An international Zionist convention held at Basel on Aug. 29, 30, and 31, 1897, in the Stadt Casino, and which was called at the instance of Dr. Theodore Herzl. It was attended by Jews from all parts of the world, its purpose being to consider how best to relieve the misery of the Jews, particularly those of eastern Europe, Russia, Rumania, and Galicia, who had suffered so much, both morally and materially, through the anti-Semitic movement. The second Basel Congress met Aug. 28-31, 1898; the third, Aug. 15-18, 1899. The fourth Congress was transferred to London, where it took place on Aug. 13-16, 1900; the fifth was again held at Basel, Dec. 29-30, 1901.

Meeting of the Second Zionist Congress at Basel.(From a Photograph.)

Dr.
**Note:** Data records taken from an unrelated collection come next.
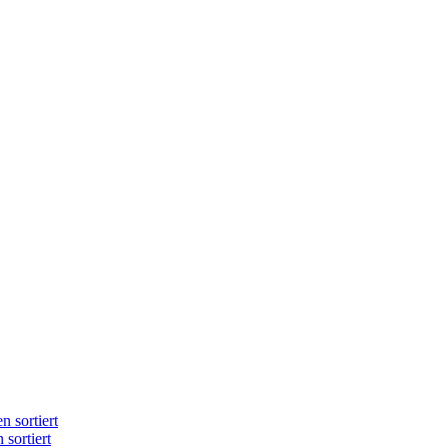
n sortiert
 sortiert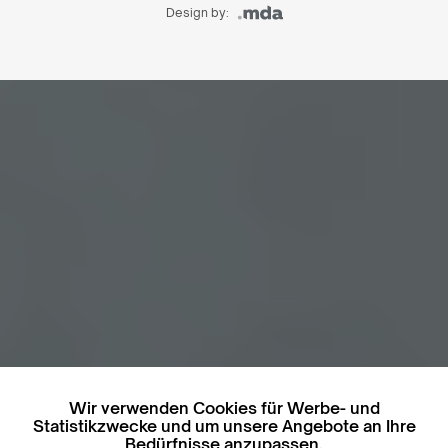
Design by:
Wir verwenden Cookies für Werbe- und
Statistikzwecke und um unsere Angebote an Ihre
Bedürfnisse anzupassen.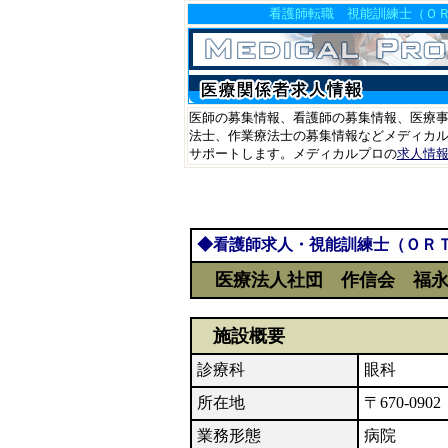
看護師転職 視能訓練士（
医師の募集情報、看護師の募集情報、医療
法士、作業療法士の募集情報などメディカル
サポートします。メディカルプロの
求人情
◆看護師求人・視能訓練士（ＯＲ
医療法人社団 作信会 福永
施設概要
診療科
眼科
所在地
〒670-0
業務形態
病院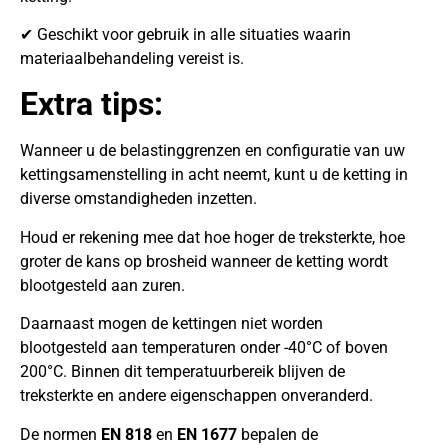
✔ Geschikt voor gebruik in alle situaties waarin
materiaalbehandeling vereist is.
Extra tips:
Wanneer u de belastinggrenzen en configuratie van uw
kettingsamenstelling in acht neemt, kunt u de ketting in
diverse omstandigheden inzetten.
Houd er rekening mee dat hoe hoger de treksterkte, hoe
groter de kans op brosheid wanneer de ketting wordt
blootgesteld aan zuren.
Daarnaast mogen de kettingen niet worden
blootgesteld aan temperaturen onder -40°C of boven
200°C. Binnen dit temperatuurbereik blijven de
treksterkte en andere eigenschappen onveranderd.
De normen
EN 818
en
EN 1677
bepalen de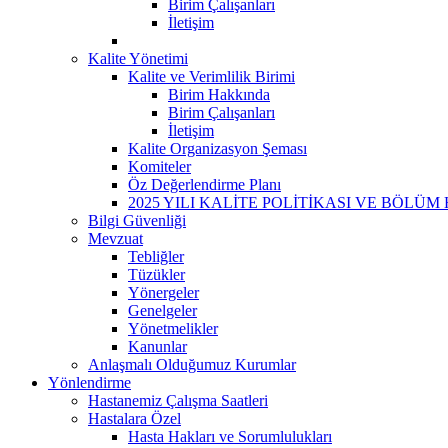
Birim Çalışanları
İletişim
Kalite Yönetimi
Kalite ve Verimlilik Birimi
Birim Hakkında
Birim Çalışanları
İletişim
Kalite Organizasyon Şeması
Komiteler
Öz Değerlendirme Planı
2025 YILI KALİTE POLİTİKASI VE BÖLÜM
Bilgi Güvenliği
Mevzuat
Tebliğler
Tüzükler
Yönergeler
Genelgeler
Yönetmelikler
Kanunlar
Anlaşmalı Olduğumuz Kurumlar
Yönlendirme
Hastanemiz Çalışma Saatleri
Hastalara Özel
Hasta Hakları ve Sorumlulukları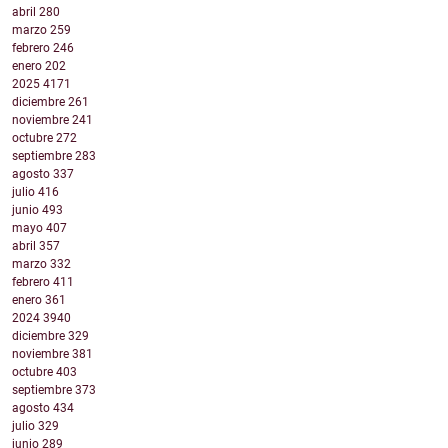
abril
280
marzo
259
febrero
246
enero
202
2025
4171
diciembre
261
noviembre
241
octubre
272
septiembre
283
agosto
337
julio
416
junio
493
mayo
407
abril
357
marzo
332
febrero
411
enero
361
2024
3940
diciembre
329
noviembre
381
octubre
403
septiembre
373
agosto
434
julio
329
junio
289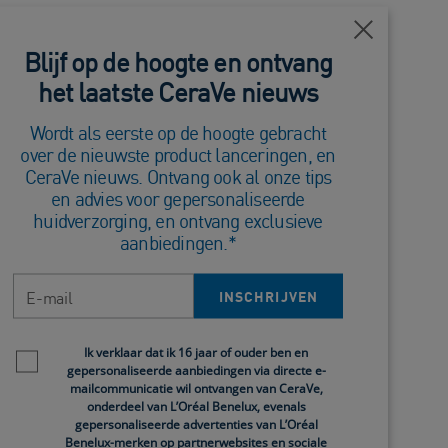
winkels met resultaten voor
Dichtbij
Blijf op de hoogte en ontvang
het laatste CeraVe nieuws
Wordt als eerste op de hoogte gebracht
over de nieuwste product lanceringen, en
YNAERT NOBEL APOTHEEK
CeraVe nieuws. Ontvang ook al onze tips
TRAAT 7, Hulst, 4561 AR, NL
en advies voor gepersonaliseerde
huidverzorging, en ontvang exclusieve
NDEN, APOTHEEK
aanbiedingen.*
63, ZWOLLE, 8032 JX, NL
E-mail
EE, APOTHEEK
INSCHRIJVEN
ELBOULEVARD 214 A, Noordwijk, 2202 HT, NL
Newsletter policy
A APOTHEEK
Ik verklaar dat ik 16 jaar of ouder ben en
gepersonaliseerde aanbiedingen via directe e-
BRANDSMAHOF 2, Almelo, 7606 SB, NL
mailcommunicatie wil ontvangen van CeraVe,
onderdeel van L’Oréal Benelux, evenals
S APOTHEEK
gepersonaliseerde advertenties van L’Oréal
Benelux-merken op partnerwebsites en sociale
35, den bosch, 5211 JW, NL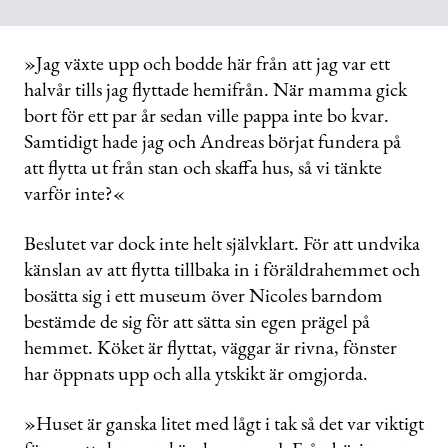
»Jag växte upp och bodde här från att jag var ett
halvår tills jag flyttade hemifrån. När mamma gick
bort för ett par år sedan ville pappa inte bo kvar.
Samtidigt hade jag och Andreas börjat fundera på
att flytta ut från stan och skaffa hus, så vi tänkte
varför inte?«
Beslutet var dock inte helt självklart. För att undvika
känslan av att flytta tillbaka in i föräldrahemmet och
bosätta sig i ett museum över Nicoles barndom
bestämde de sig för att sätta sin egen prägel på
hemmet. Köket är flyttat, väggar är rivna, fönster
har öppnats upp och alla ytskikt är omgjorda.
»Huset är ganska litet med lågt i tak så det var viktigt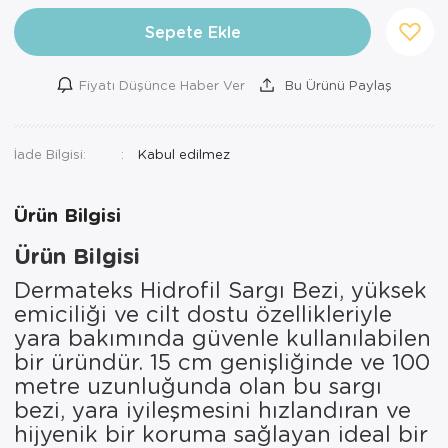
Ortopedi Ürünleri
Sepete Ekle
Ortopedi Ürünleri
Fiyatı Düşünce Haber Ver
Bu Ürünü Paylaş
Ortopedi Ürünleri
İade Bilgisi:
Ortopedi Ürünleri
Ortopedi Ürünleri
Ürün Bilgisi
Ortopedi Ürünleri
Ürün Bilgisi
Dermateks Hidrofil Sargı Bezi, yüksek
Sarf Malzemeleri
emiciliği ve cilt dostu özellikleriyle
Sarf Malzemeleri
yara bakımında güvenle kullanılabilen
bir üründür. 15 cm genişliğinde ve 100
Yara Bakım Ürünleri
metre uzunluğunda olan bu sargı
bezi, yara iyileşmesini hızlandıran ve
hijyenik bir koruma sağlayan ideal bir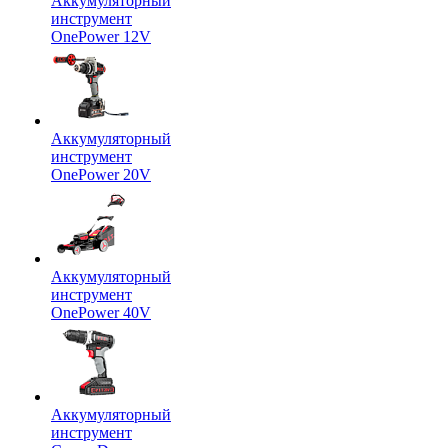
Аккумуляторный
инструмент
OnePower 12V
Аккумуляторный
инструмент
OnePower 20V
Аккумуляторный
инструмент
OnePower 40V
Аккумуляторный
инструмент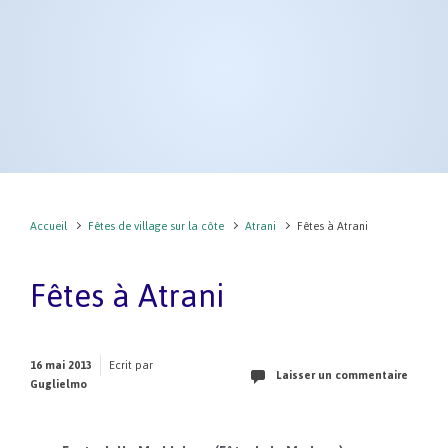
Accueil
Fêtes de village sur la côte
Atrani
Fêtes à Atrani
Fêtes à Atrani
16 mai 2013
Ecrit par
Laisser un commentaire
Guglielmo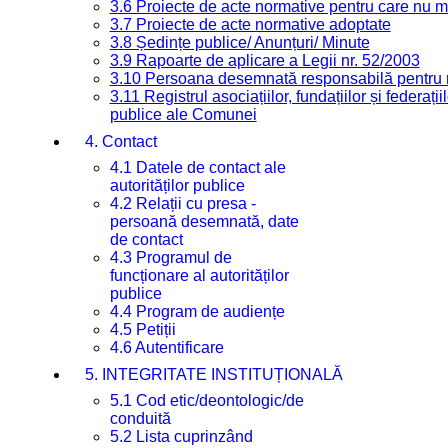
3.6 Proiecte de acte normative pentru care nu ma
3.7 Proiecte de acte normative adoptate
3.8 Ședințe publice/ Anunțuri/ Minute
3.9 Rapoarte de aplicare a Legii nr. 52/2003
3.10 Persoana desemnată responsabilă pentru re
3.11 Registrul asociațiilor, fundațiilor și federații
publice ale Comunei
4. Contact
4.1 Datele de contact ale
autorităților publice
4.2 Relații cu presa -
persoană desemnată, date
de contact
4.3 Programul de
funcționare al autorităților
publice
4.4 Program de audiențe
4.5 Petiții
4.6 Autentificare
5. INTEGRITATE INSTITUȚIONALĂ
5.1 Cod etic/deontologic/de
conduită
5.2 Lista cuprinzând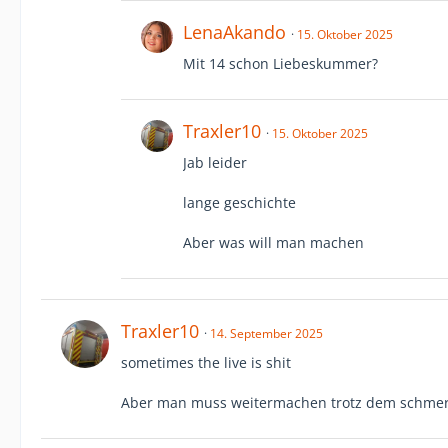
LenaAkando
15. Oktober 2025
Mit 14 schon Liebeskummer?
Traxler10
15. Oktober 2025
Jab leider
lange geschichte
Aber was will man machen
Traxler10
14. September 2025
sometimes the live is shit
Aber man muss weitermachen trotz dem schmer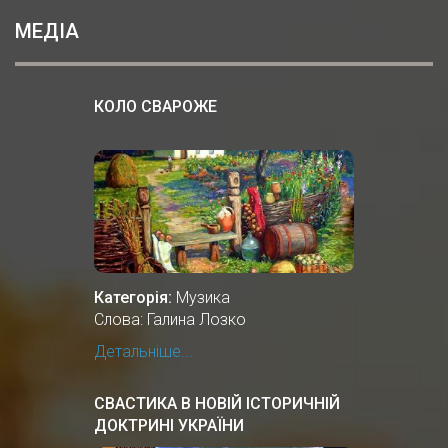
МЕДІА
КОЛО СВАРОЖЕ
Категорія:
Музика
Слова: Галина Лозко
Детальніше...
СВАСТИКА В НОВІЙ ІСТОРИЧНІЙ
ДОКТРИНІ УКРАЇНИ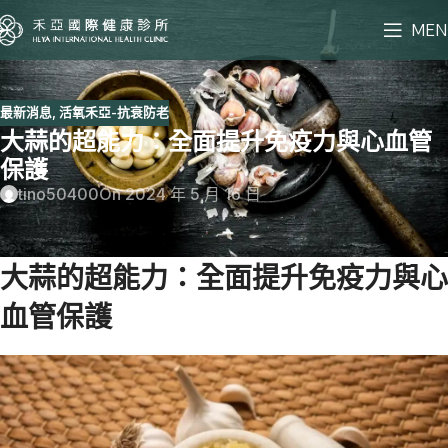
MEN
最新消息
,
活氧禾亞-抗衰防老
大蒜的超能力：全面提升免疫力與心血管
保護
tino50400
On 2024 年 5 月 16 日
大蒜的超能力：全面提升免疫力與心
血管保護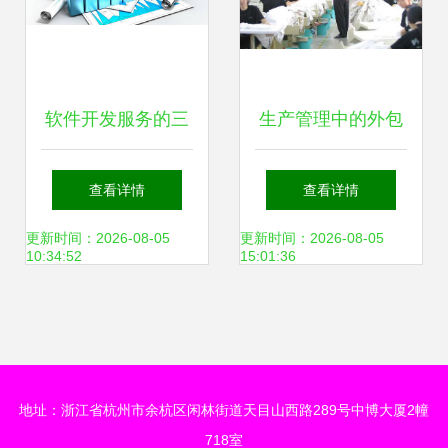
软件开发服务的三
生产管理中的外包
种不同形式，你会
策略 以永凯软件技
查看详情
查看详情
选择哪种？
术与上海软件开发
更新时间：2026-08-05
更新时间：2026-08-05
10:34:52
15:01:36
为例
地址：浙江省杭州市余杭区闲林街道天目山西路289号中博大厦2幢
718室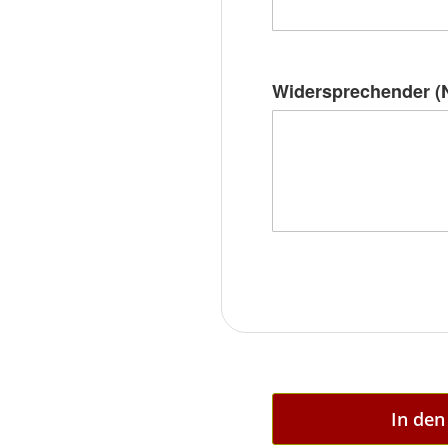
Widersprechender (N
In de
Karpel Lippe of Jassy, Rumania, well known by his work in the Jewish colonization movement in Rumania, acted as honorary president of the first Congress; while Dr. Theodore Herzl was on each occasion unanimously elected as chairman. The resolutions as well as the reports of the meetings of each Congress were noted in the stenographic records and were soon afterward printed.

The first Basel Congress stated, in the Basel Program, the aim and purpose of Political Zionism. The Congress was attended by about one hundred and fifty delegates; the second and the third each by about two hundred and fifty. The fourth was held in London, but the fifth, held at Basel, was attended by 300 persons. These delegates were elected according to a statute of organization, which was accepted at the third Congress. This statute provides that every hundred contributors of one shekel are entitled to one representative. The minimum shekel for the various countries is as follows: one franc for every country using the franc as current coin; Germany, one mark; Austria, one crown; Russia, 40 copecks; America, 25 cents; Great Britain, one shilling; Holland, 50 cents. As most of the delegates were commissioned by more than one group, it may be said that they represented Jews from all parts of the globe, a unique occurrence in the history of the Jewish Diaspora. The reception given them by the inhabitants of Basel was in every respect excellent. This was largely due to the authoritative articles on the aim and purpose of the Congress and of the "Zionist Movement," which were published in the daily press; and still more to the fact that the proceedings were conducted publicly, under well-known leadership, and according to parliamentary rules. A Basel newspaper writes, at the close of the third Congress: "Every parliament might take this Jewish Congress as an example."

  • T. Herzl, Der Baseler Congress, Vienna, 1897;
  • Stenographisches Protokoll of the 2d-5th Congresses, Vienna (Verein Erez Israel), 1898-1902;
  • and the reports published in Die Welt (Vienna), The Jew. Chronicle (London), American Hebrew (New York).